3. La Valle della Conoscenza (Ma’rifa)
Non è la conoscenza dei libri, ma l’intuizione diretta di Dio oltre la ragione. Scopriamo che conoscere non significa accumulare ma spogliarsi, lasciar andare.
Oggi: la conoscenza significa la comprensione che la realtà non è binaria (buoni contro cattivi). È capire la complessità millenaria della Persia, che non si riduce a un titolo di giornale propenso a colpire con uno scoop.
4. La Valle del Distacco (Istighna)
È la povertà volontaria. È la rinuncia totale a beni e desideri, l’indipendenza da tutto ciò che è materiale perché incatena. Nulla nell’universo ha più importanza dell’obiettivo.
Oggi: È la reazione umana all’assurdità della guerra. È la risposta spirituale alle sanzioni economiche. Quando un popolo impara a fare a meno del superfluo imposto dall’esterno, diventa invincibile. Il distacco è la forma più alta di sovranità. Si distacca anche delle difficoltà interne perché il contesto richiede l’Unità.

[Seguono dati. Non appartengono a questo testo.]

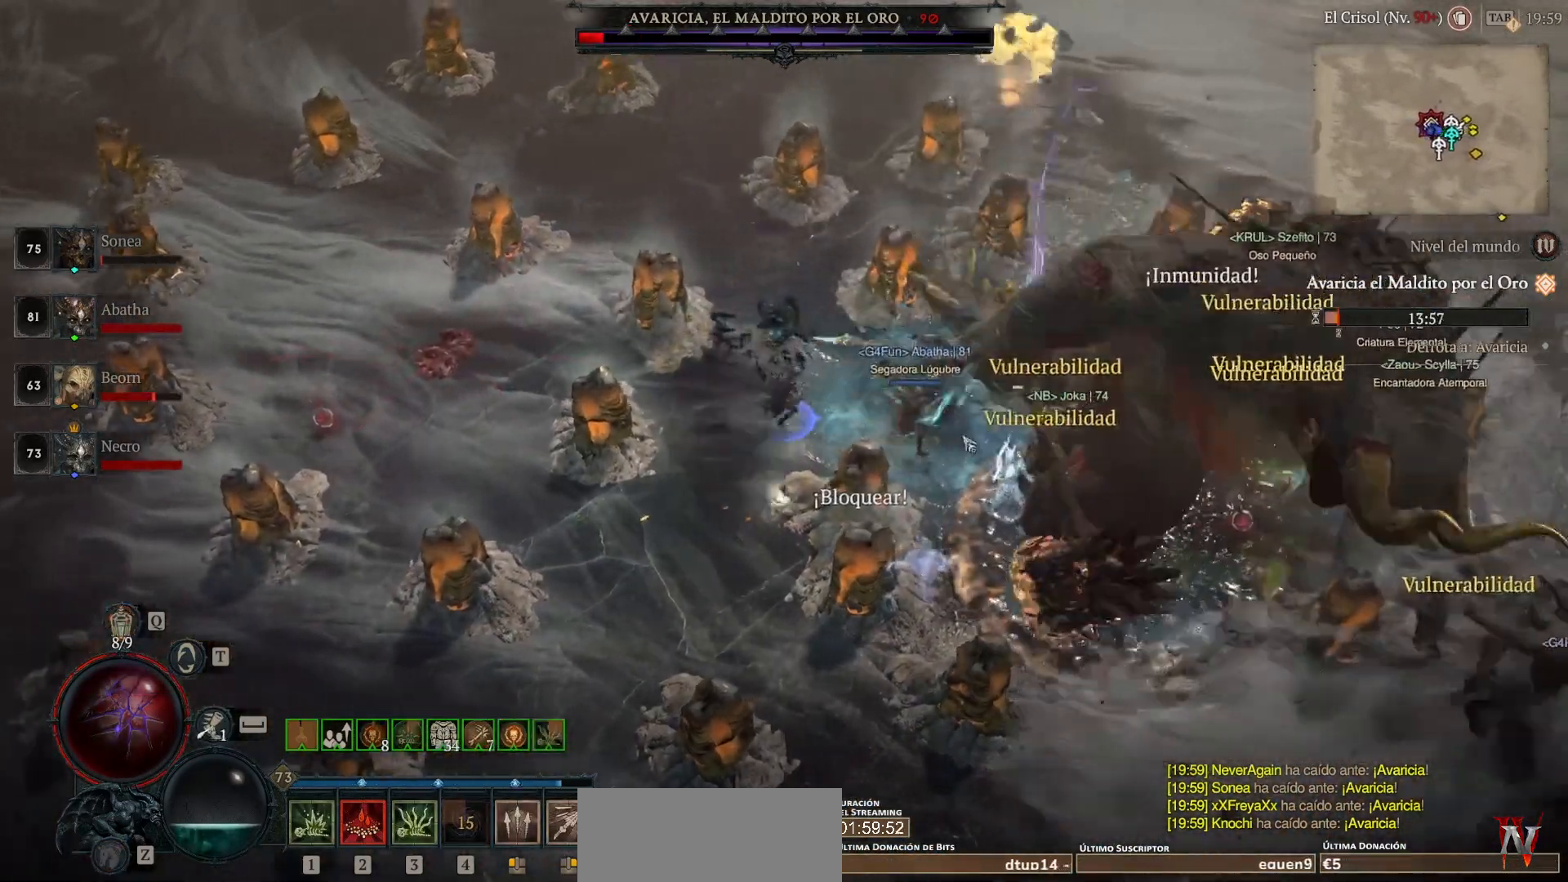
{"keys": ["shift"], "mouse": ["right"], "events": [[320, "mouse_left", "up"], [360, "shift", "down"], [400, "mouse_right", "down"]]}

E l’unità è al centro della quinta valle.
5. La Valle dell’Unità (Tawhid)
L’Unità è la visione del Tutto in Uno ; è la fine della dualità e delle opposizioni. È l’antidoto alla divisione dei conflitti. In questa valle, le differenze cessano di essere delle frontiere. Si capisce che il “molteplice” è un’illusione. Tutto è Uno.
Oggi: Qui cade la barriera tra “io” e “l’altro”. In guerra, l’attacco a una casa è l’attacco a tutte le case. È lì che si concretizza il concetto di identità collettiva, concetto che l’Occidente, abituato all’individualismo, spesso fatica a comprendere.
6. La Valle dello Stupore (Hayra)
L’uccello è stordito dalla bellezza e dal dolore. Non sa più chi è né perché la realtà oltrepassa le nostre categorie. È il silenzio estatico : quel momento in cui il dolore è così forte che le parole finiscono. È ciò che prova oggi un civile a Gaza o a Teheran o, ultimamente a Beyrouth : non odio politico, ma lo stupore tragico davanti all’assurdità della distruzione.”
Oggi: Lo stupore è la reazione umana all’assurdità della guerra.. Uno stupore tragico che però purifica lo sguardo, togliendo l’odio e lasciando solo la meraviglia per la vita che resiste nonostante i droni.
7. La Valle della Privazione e dell’Annientamento (Faqr wa Fana)
È la fusione finale. In questa valle, assistiamo al sacrificio dell’IO per diventare il TUTTO. L’uccello perde il proprio “io” che si dissolve per fondersi con l’Assoluto. Alla fine del viaggio, gli uccelli si dissolvono nel Simorgh, scoprendo il loro volto trasfigurato.
Oggi: È il sacrificio estremo. Non è nichilismo, ma la consapevolezza che l’anima di una nazione sopravvive anche se il singolo cade. È la vittoria finale sulla paura della morte, l’unica cosa che un esercito tecnologico non può sconfiggere con i missili.
‘Attar ci insegna che queste valli non si attraversano per arrivare a un premio, ma per diventare il premio.
L’Iran, attraversando oggi queste valli di sofferenza e di pressione internazionale, sta compiendo un rito di passaggio che ‘Attar aveva previsto 800 anni fa.
La domanda per noi spettatori occidentali è la seguente :
In quale valle ci troviamo noi, mentre guardiamo comodamente il mondo bruciare?